Manwomanchild is a rock band from Philadelphia, Pennsylvania fronted by David Hilowitz. The band was started in Rhode Island in 2008. In February 2010, the band release a self-titled EP recorded at Machines with Magnets in Pawtucket, RI. The band's lineup for the EP and album consisted of David Hilowitz on vocals, guitars, and synths, Mason Neely on drums, and Craig Gifford on bass. In May 2010, Manwomanchild released the song "Chile La Roja" in support of Chile's 2010 World Cup team. The song was featured in four national newspapers and on two Chilean TV networks.

The band released its self-titled debut album on 14 December 2010 on West Cortez Records.

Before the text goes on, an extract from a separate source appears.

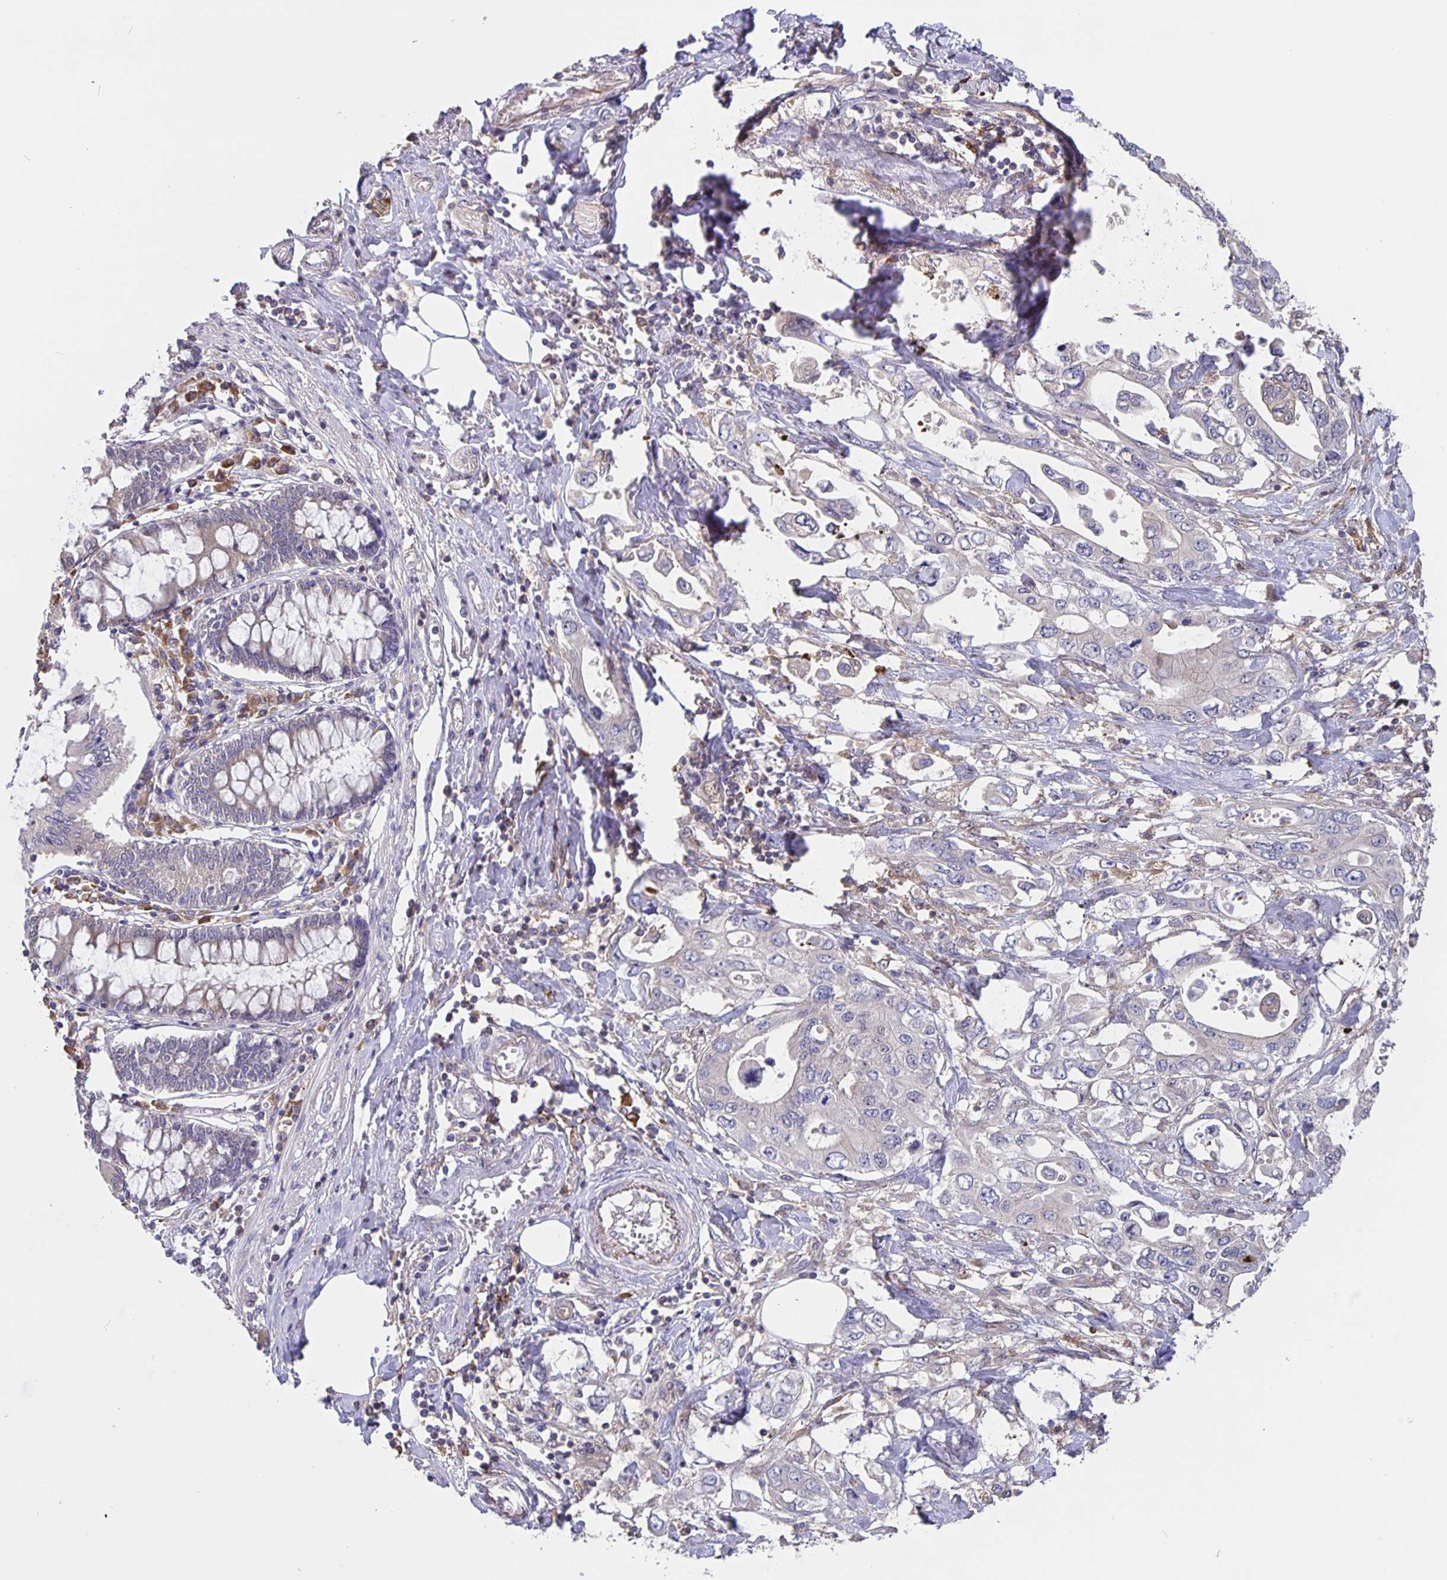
{"staining": {"intensity": "negative", "quantity": "none", "location": "none"}, "tissue": "pancreatic cancer", "cell_type": "Tumor cells", "image_type": "cancer", "snomed": [{"axis": "morphology", "description": "Adenocarcinoma, NOS"}, {"axis": "topography", "description": "Pancreas"}], "caption": "The immunohistochemistry (IHC) photomicrograph has no significant expression in tumor cells of pancreatic adenocarcinoma tissue. Brightfield microscopy of IHC stained with DAB (brown) and hematoxylin (blue), captured at high magnification.", "gene": "FEM1C", "patient": {"sex": "female", "age": 63}}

In 2013, Manwomanchild moved to Philadelphia. In April 2014, wrote and recorded the soundtrack for Decidedly's iOS and Android game "Floyd's Worthwhile Endeavor".

In September and October 2014, the band released the singles "Wedding Toast" and "Recent History", followed by another, "The Telepath Returns," in December of the same year.

In March 2015, "The Difficult Years" was released. Music blog "Surviving the Golden Age" described the song's sound as "LCD Soundsystem being fronted by Ben Gibbard" as well as "hybrid glam rock/chamber pop".